Malheureusement, la frontière entre science et non-science est floue et imprécise. En philosophie des sciences, ceci est connu comme un problème de démarcation : où la science et la non-science commencent-elles ? Le philosophe Karl Popper a tenté une solution en plaidant pour le concept d’invalidation comme limite.  Invalider une hypothèse, c’est la tester avec l’intention d’essayer de prouver qu’elle est fausse. Par exemple, si je crois qu’une balle peut flotter dans un seau d’eau, je place la balle dans le seau et vois ce qui se passé. Si elle coule, j’ai invalidé mon hypothèse. En utilisant la démarche de Popper, la question de savoir si une balle quelconque flotte ou pas est une question scientifique.  La question de savoir si un lutin ou une licorne flotterait dans un seau d’eau n’est pas scientifique, cependant, parce qu’il n’y a pas moyen de tester l’hypothèse.  Ce qui peut être testé et donc invalidé est de la science. Ce qui ne peut être testé ni donc invalidé n’est pas de la science.¹

Popper a utilisé les idées de Marx, Freud et Adler comme exemples de choses qui ne pourraient pas être invalidées – elles peuvent avoir un pouvoir explicatif, mais peu de pouvoir prédictif et il n’y a pas de véritable moyen de prouver que ces idées sont fausses.  Par exemple : comment savoir si un lapsus ‘freudien’ se réfère réellement à quelque chose de significatif ou pas ? Si j’appelle ma femme ‘Maman’, cela peut aussi bien indiquer un problème profond irrésolu… ou pas.  Mon erreur peut être le point de départ d’une auto-exploration, mais il n’y a aucun moyen réel de mener une expérience d’invalidation à propos de la plupart des idées de Freud.

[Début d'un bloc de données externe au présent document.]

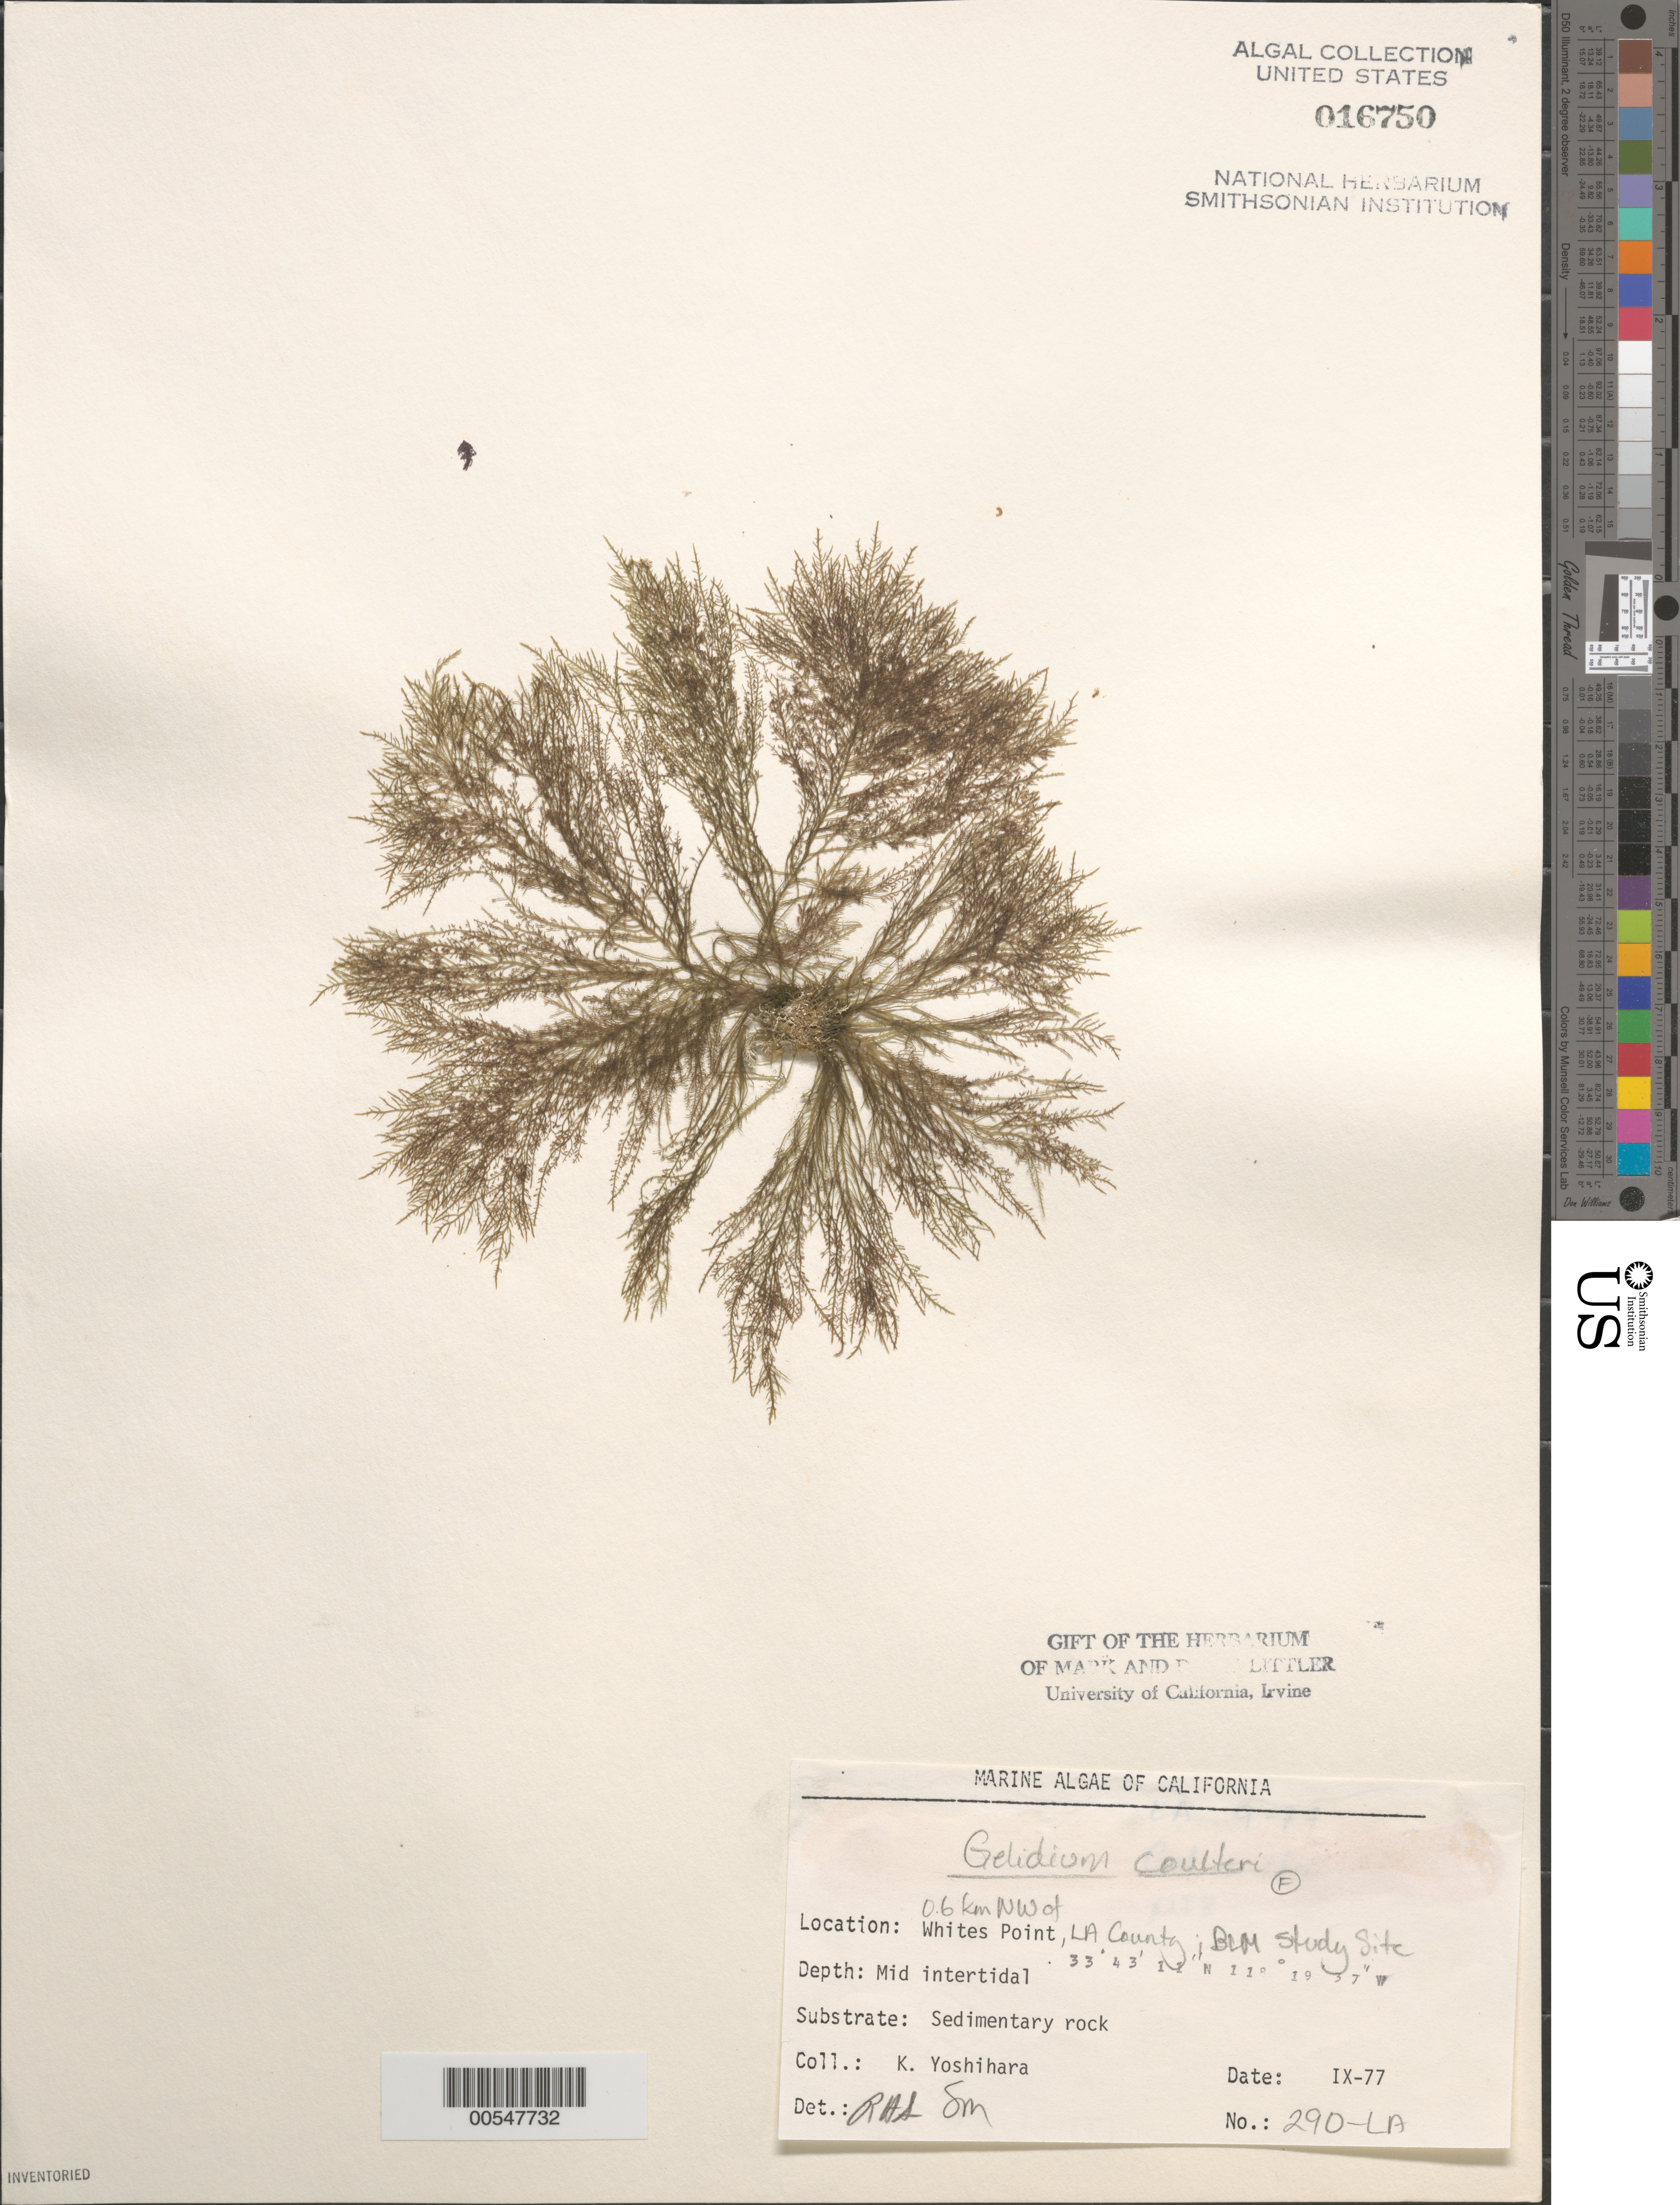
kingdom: Plantae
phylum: Rhodophyta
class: Florideophyceae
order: Gelidiales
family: Gelidiaceae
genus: Gelidium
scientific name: Gelidium coulteri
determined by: Sims, Robert H.; Murray, S. N.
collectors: K. Yoshihara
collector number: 290-la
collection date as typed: Sep 1977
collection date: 1977-09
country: United States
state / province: California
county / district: Los Angeles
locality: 0.6 km northwest of Whites Point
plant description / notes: BLM-SOCALBIGHT Rocky Intertidal Survey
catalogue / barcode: US 16750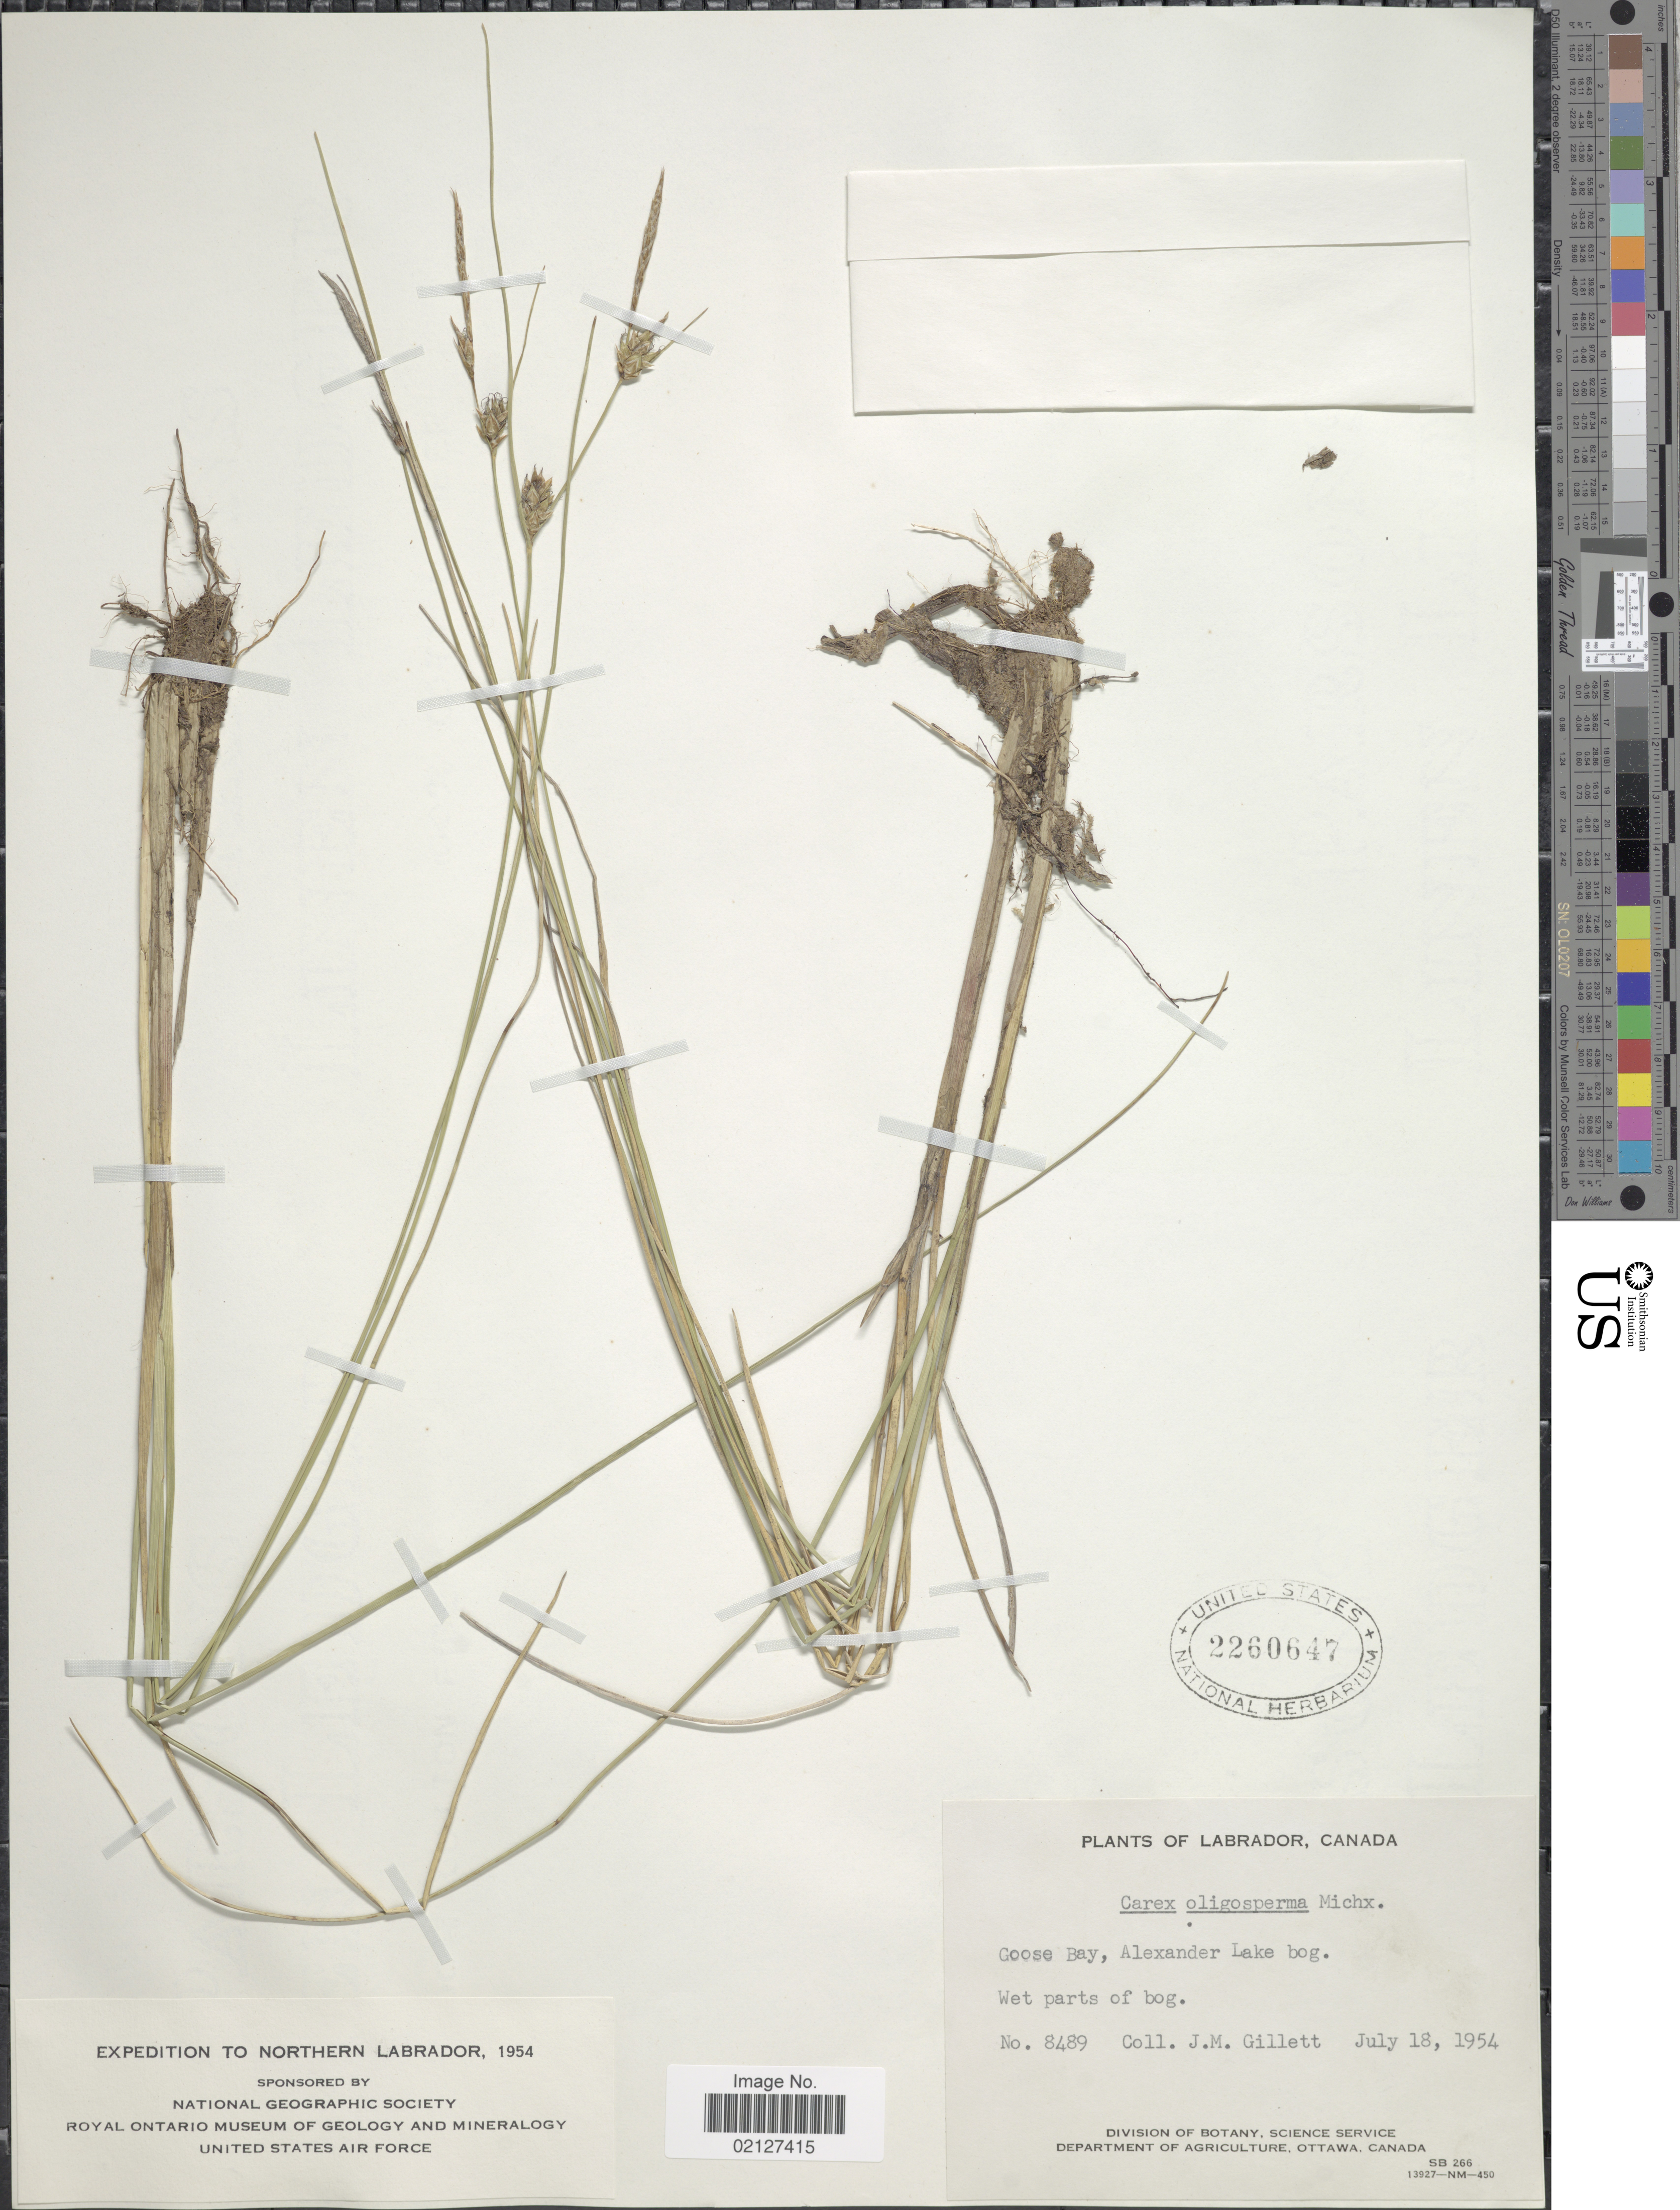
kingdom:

Le corollaire de ne pouvoir invalider une hypothèse, cependant, c’est ne pas pouvoir non plus prouver qu’elle est vraie.  Des concepts comme le lapsus freudien peuvent ou non éclairer la condition humaine, mais ils ne sont pas de la science. Pour qu’une idée, un concept ou un modèle soit scientifique, il faut qu’il ait une certaine capacité prédictive qui puisse être testée : quand je fais ceci, cela va se produire. Nous pourrions observer que j’ai tendance à appeler de temps à autre ma femme ‘maman’, mais ce serait très difficile de prédire  une conséquence de cette observation et donc de tester une prédiction. Pourrions-nous imaginer créer un test pour une hypothèse dans le style ‘Junior a fait un lapsus freudien aujourd’hui et donc il va rater son examen d’algèbre’ ?  Les idées de Marx, Freud et Adler (pour coller à l’exemple de Popper) peuvent avoir un certain pouvoir d’explication des faits après coup, mais elles ne sont que de peu d’utilité pour faire des prévisions fiables sur ce qui va se produire dans le futur.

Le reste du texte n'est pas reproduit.